While writing is often a solitary pursuit, Palm says she wasn’t really alone, thanks to  “unconditional support” from her editor Jenny DeBell; from Shields, who in addition to serving as the book’s photographer also photographed Palm’s wedding last November; and, at home, from her mother, her daughter, and her wife.

“I felt like my whole village has just been incredibly vocal in their support and just backing me up and asking ‘what can I do,’” Palm says.

She also received encouragement from her interview subjects, some of whom are now close friends.

“It’s enriched my life incredibly. It’s been an opportunity for personal growth for me,” Palm says. “I learned so much about these women. I think these women have so much to teach us, and their stories just represent all the best things that women can do and have to offer. It’s felt really special to be trusted by these women and to get to know them more.”

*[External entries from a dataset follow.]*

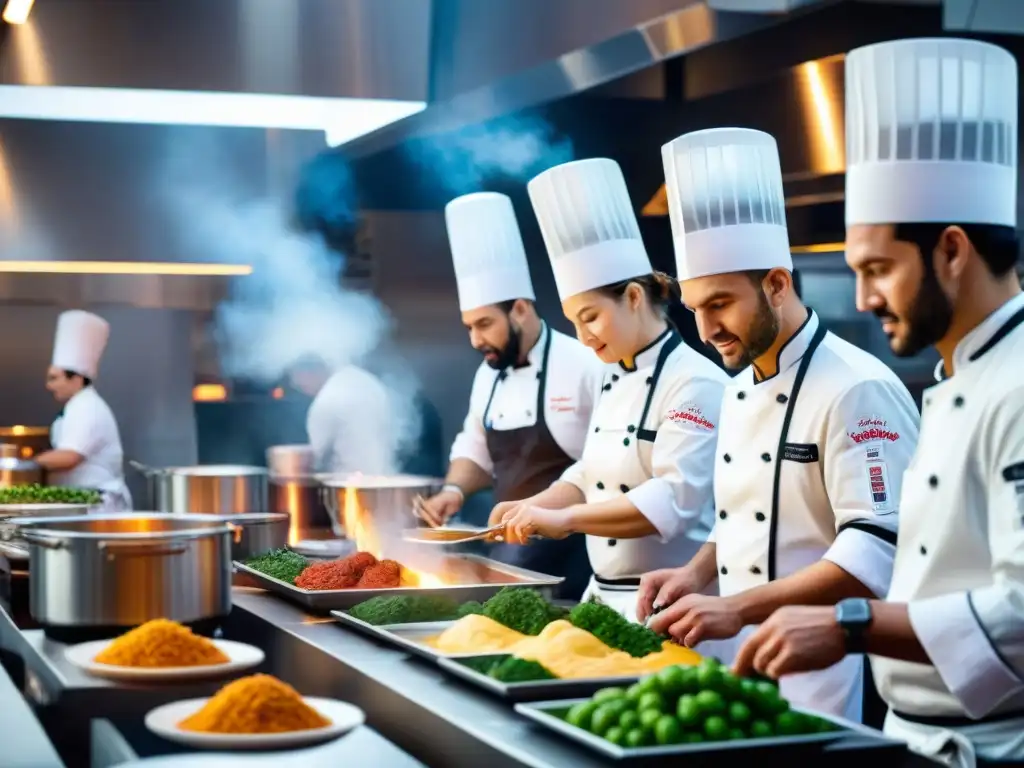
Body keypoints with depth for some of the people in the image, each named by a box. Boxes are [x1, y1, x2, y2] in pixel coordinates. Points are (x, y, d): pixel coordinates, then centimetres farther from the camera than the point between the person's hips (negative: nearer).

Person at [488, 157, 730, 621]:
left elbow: (673, 500, -23)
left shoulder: (695, 382, -15)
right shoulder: (615, 380, 12)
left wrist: (564, 519, -24)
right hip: (607, 597, 8)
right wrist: (536, 508, 1)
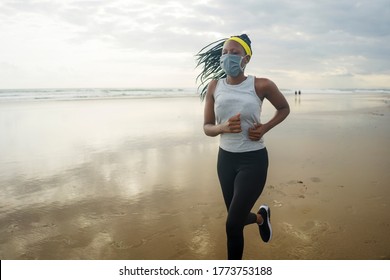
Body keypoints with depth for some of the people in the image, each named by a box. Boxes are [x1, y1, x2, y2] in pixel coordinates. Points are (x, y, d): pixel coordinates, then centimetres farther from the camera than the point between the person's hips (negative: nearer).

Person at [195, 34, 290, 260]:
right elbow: (207, 127, 1)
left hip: (254, 159, -4)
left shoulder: (261, 85, -10)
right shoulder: (214, 86, -2)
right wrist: (223, 127, -21)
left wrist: (264, 128, -9)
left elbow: (284, 109, 8)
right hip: (226, 158, 4)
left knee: (233, 224, -7)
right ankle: (261, 217, 55)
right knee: (237, 218, 19)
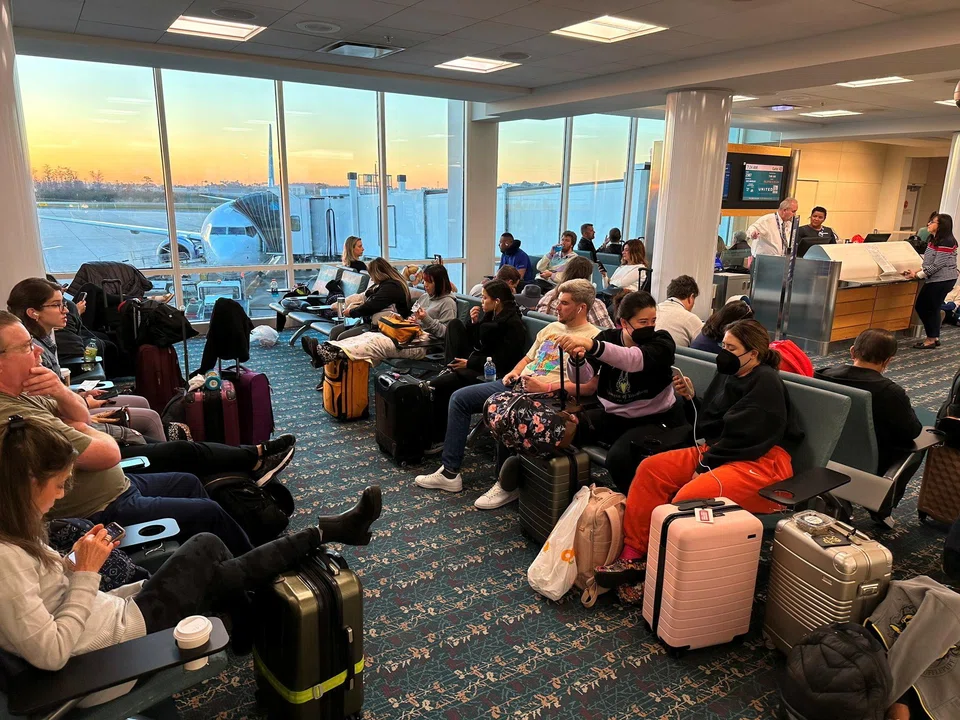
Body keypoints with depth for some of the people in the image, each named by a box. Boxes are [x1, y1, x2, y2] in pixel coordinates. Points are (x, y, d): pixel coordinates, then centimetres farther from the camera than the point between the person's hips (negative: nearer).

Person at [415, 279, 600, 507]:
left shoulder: (592, 338, -9)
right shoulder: (552, 328, 19)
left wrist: (546, 387, -23)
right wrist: (514, 372, 6)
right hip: (518, 383, 9)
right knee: (459, 398, 1)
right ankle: (450, 472, 3)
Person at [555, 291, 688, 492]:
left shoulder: (662, 342, -13)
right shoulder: (607, 337, -1)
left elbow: (634, 360, -36)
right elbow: (583, 378, -12)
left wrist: (592, 345, -53)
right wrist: (577, 358, -36)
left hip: (655, 418, -5)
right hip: (614, 415, 5)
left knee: (618, 456, -31)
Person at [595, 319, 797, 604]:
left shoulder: (765, 383, -11)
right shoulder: (728, 375, 13)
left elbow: (743, 439, -17)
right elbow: (706, 426, 17)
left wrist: (705, 466, -14)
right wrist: (690, 398, 1)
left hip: (760, 463, -9)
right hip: (718, 453, 9)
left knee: (689, 496, -31)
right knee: (651, 469, -8)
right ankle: (633, 554, -10)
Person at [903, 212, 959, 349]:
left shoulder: (946, 242, -18)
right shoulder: (934, 240, 12)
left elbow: (938, 265, -20)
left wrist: (918, 275, -17)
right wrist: (919, 272, 6)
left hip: (943, 280, -10)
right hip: (934, 280, 10)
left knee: (931, 308, -2)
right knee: (920, 306, 12)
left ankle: (932, 339, 10)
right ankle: (934, 337, 21)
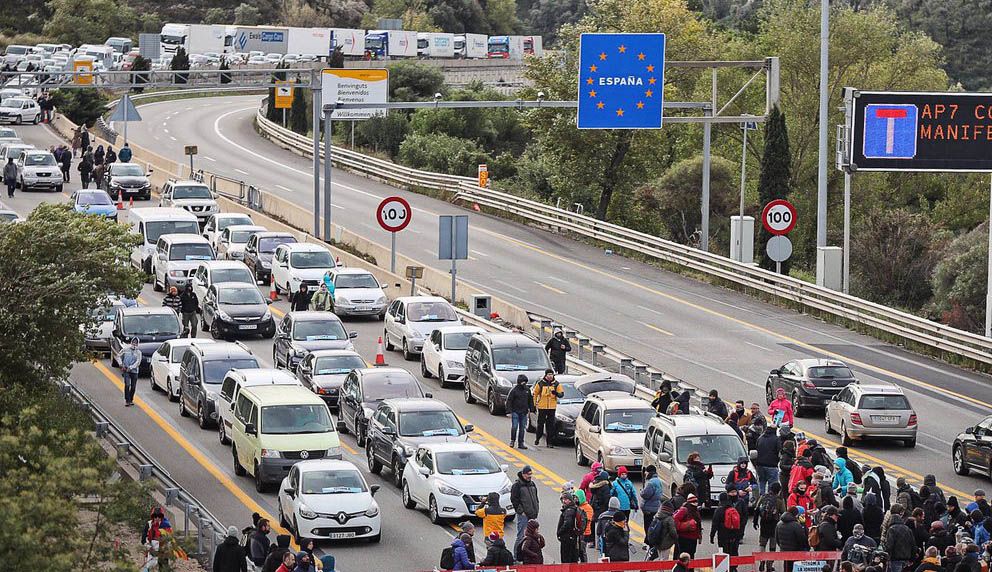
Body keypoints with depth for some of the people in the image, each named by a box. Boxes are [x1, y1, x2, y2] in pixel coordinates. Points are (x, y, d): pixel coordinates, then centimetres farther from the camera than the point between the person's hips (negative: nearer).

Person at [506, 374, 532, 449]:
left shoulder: (527, 390, 8)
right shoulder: (514, 390, -7)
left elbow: (530, 401, 18)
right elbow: (508, 401, -6)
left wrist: (531, 410, 13)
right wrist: (510, 412, -11)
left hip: (523, 413, 4)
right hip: (515, 412, -4)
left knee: (522, 428, 4)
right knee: (514, 427, -11)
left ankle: (520, 443, 11)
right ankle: (512, 440, 9)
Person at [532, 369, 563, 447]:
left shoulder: (556, 384, 5)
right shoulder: (540, 383, 2)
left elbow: (561, 394, 3)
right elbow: (535, 393, 11)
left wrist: (556, 393, -19)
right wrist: (535, 403, 6)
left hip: (552, 407, 1)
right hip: (542, 407, -1)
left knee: (551, 425, 0)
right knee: (540, 424, 3)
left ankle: (550, 442, 2)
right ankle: (537, 438, 24)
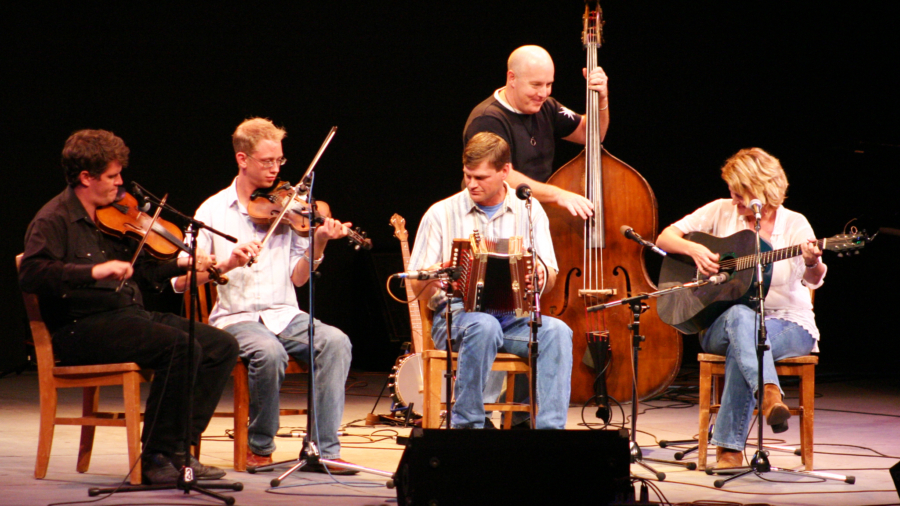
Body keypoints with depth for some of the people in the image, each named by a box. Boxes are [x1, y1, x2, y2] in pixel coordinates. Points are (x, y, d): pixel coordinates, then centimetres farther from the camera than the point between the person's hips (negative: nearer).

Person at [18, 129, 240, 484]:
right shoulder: (54, 221, -6)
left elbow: (142, 271, 24)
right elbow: (31, 274, -22)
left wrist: (180, 264, 7)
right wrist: (95, 271, -30)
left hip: (132, 316, 8)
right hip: (81, 327, -8)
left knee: (222, 346, -5)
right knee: (179, 345, -29)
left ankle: (178, 447, -5)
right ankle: (157, 457, -21)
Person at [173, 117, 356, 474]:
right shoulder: (214, 211, 3)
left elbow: (297, 278, 4)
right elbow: (180, 281, -4)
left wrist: (318, 245, -13)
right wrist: (226, 264, -20)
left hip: (284, 314, 3)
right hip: (236, 316, -3)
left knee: (336, 342, -26)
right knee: (269, 352, -35)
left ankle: (322, 449, -22)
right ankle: (259, 446, -11)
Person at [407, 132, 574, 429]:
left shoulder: (530, 211, 12)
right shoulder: (442, 213, 6)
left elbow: (549, 280, 10)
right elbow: (417, 285, 3)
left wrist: (542, 274, -16)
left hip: (516, 316, 2)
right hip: (458, 312, -2)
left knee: (557, 331, -29)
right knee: (484, 327, -38)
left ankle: (549, 428, -33)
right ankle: (467, 425, -28)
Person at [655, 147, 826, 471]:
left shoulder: (794, 224, -1)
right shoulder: (721, 212, 6)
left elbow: (813, 280, -15)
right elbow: (664, 239, 8)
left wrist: (812, 263, -39)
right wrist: (693, 249, -12)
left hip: (789, 325, -1)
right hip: (719, 324, 1)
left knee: (741, 343, -36)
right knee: (740, 315, -37)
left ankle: (729, 447, -39)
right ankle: (770, 394, -60)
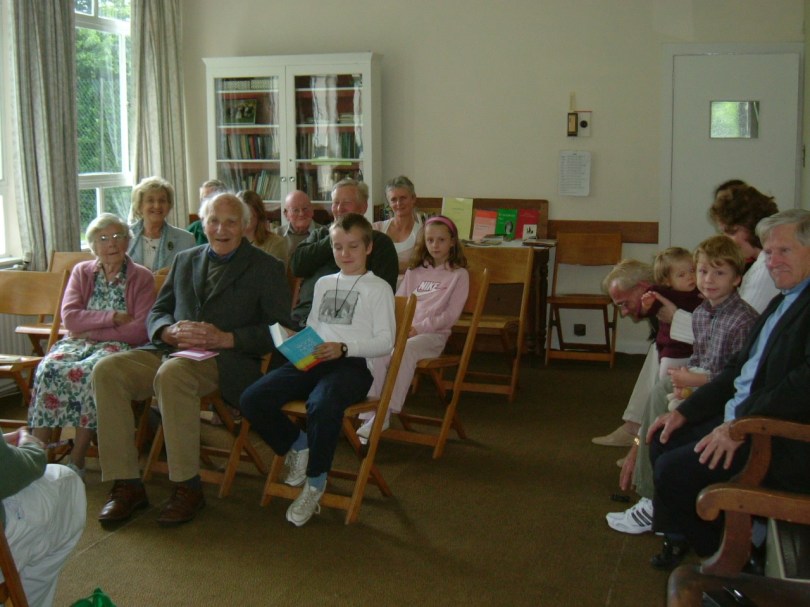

She continues, “I think it was really cathartic for a number of them. A couple of them came back to me and said, ‘You know, that’s the first time I’ve ever really told this, start to finish.’ It’s a healing process for them. In a lot of ways, it was therapeutic for them. It was therapeutic for me.”

A portion of the net proceeds from sales of Badass Women of Charlottesville will be donated to The Woman’s Initiative, a Charlottesville-based organization providing women with access to mental health programs and counseling regardless of their financial status.

“I do want to give back to the community, like these women gave up their time,” Palm says.

Now that Badass Women of Charlottesville is on shelves, Palm is considering a sequel, which may feature some of the other women suggested through her nomination form. 

“There are many other women, many other stories that have not been told,” Palm says. “I do foresee another edition of this, if not multiple other editions.” 

Badass Women of Charlottesville is available for sale at Rock Paper Scissors and New Dominion Bookshop, as well as at rachkpalm.com.